_Texte extrait_.
┄┄┄┄┄┄
Pendant qu'ils juraient et poussaient des cris de colère, nous avons déguerpi à la vitesse de l'éclair. Ce jour-là, nous sommes restés loin des Allemands, mais chaque fois que nous nous regardions, nous éclations de rire.
Un jour, les Allemands avaient placardé des journaux muraux pour annoncer, non sans une certaine fierté, la capture de quarante soldats britanniques. Avec mes camarades Michel Grymonprez et André Lobel, je décidai alors d'arracher quelques-unes de ces affiches et de les déchirer. « :Ça leur apprendra ! », me disais-je.
Mais un soldat allemand nous avait aperçus et nous fûmes arrêtés sur-le-champ. Nous avions beau n'être encore que des morveux de 15 ans, nous allions passer devant le tribunal de campagne. Nous devions nous excuser et payer une amende de 150 marks. Si nous ne pouvions pas la payer, nous devrions passer dix jours en prison. J'ai refusé et j'ai dit qu'il me paraissait tout à fait normal de défendre ma patrie. J'avais à peine prononcé ces mots que deux gendarmes allemands m'empoignèrent au nez et à la barbe des passants. Au final, je me suis retrouvé trois semaines en cellule et mes parents ont dû payer une amende de 500 marks.
┄┄┄┄┄┄
_Problèmes à résoudre_.
a – Dans le récit des affiches arrachées, à combien s'élève l'amende que les parents ont finalement dû payer ?
b – Reprenez le récit des affiches arrachées après sa dernière phrase et poursuivez-le.
Les lignes n'interviennent pas dans ces exercices.

_Segment de données_.
┄┄┄┄┄┄
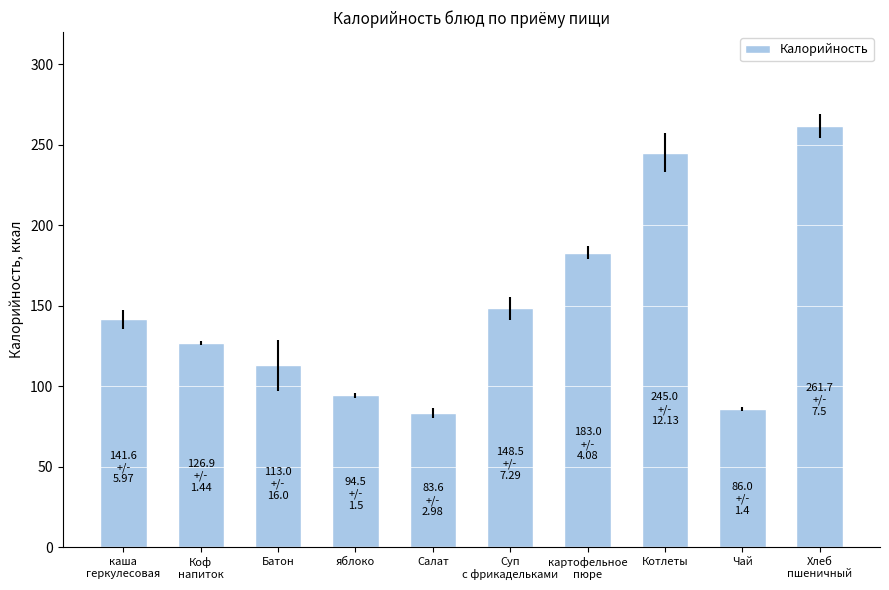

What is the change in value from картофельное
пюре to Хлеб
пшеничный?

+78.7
┄┄┄┄┄┄
_Réponses par numéro_.
a – Elle s'élève à 500 marks.

b –
Même mon directeur d'école fut rappelé à l'ordre. On l'obligea à suspendre les cours d'anglais et à sermonner ses élèves : « :Il vous est formellement interdit de lire les affiches, de les déchirer, de les souiller ou les endommager d'une quelconque manière ». Il contrôla également la présence de matériel prohibé dans les pupitres et les cartables des enfants. Tout élève en infraction fut immédiatement sanctionné. Nous avions la peur au ventre !
Le commandant local allemand fit même réaliser une affiche relatant notre impudence et les peines qui nous avaient été infligées, en signe d'avertissement… Après coup, je me suis dit que si j'avais su à quoi je m'exposais, je me serais bien gardé d'arracher cette affiche. Il n'empêche, j'en ressens quand même une certaine fierté.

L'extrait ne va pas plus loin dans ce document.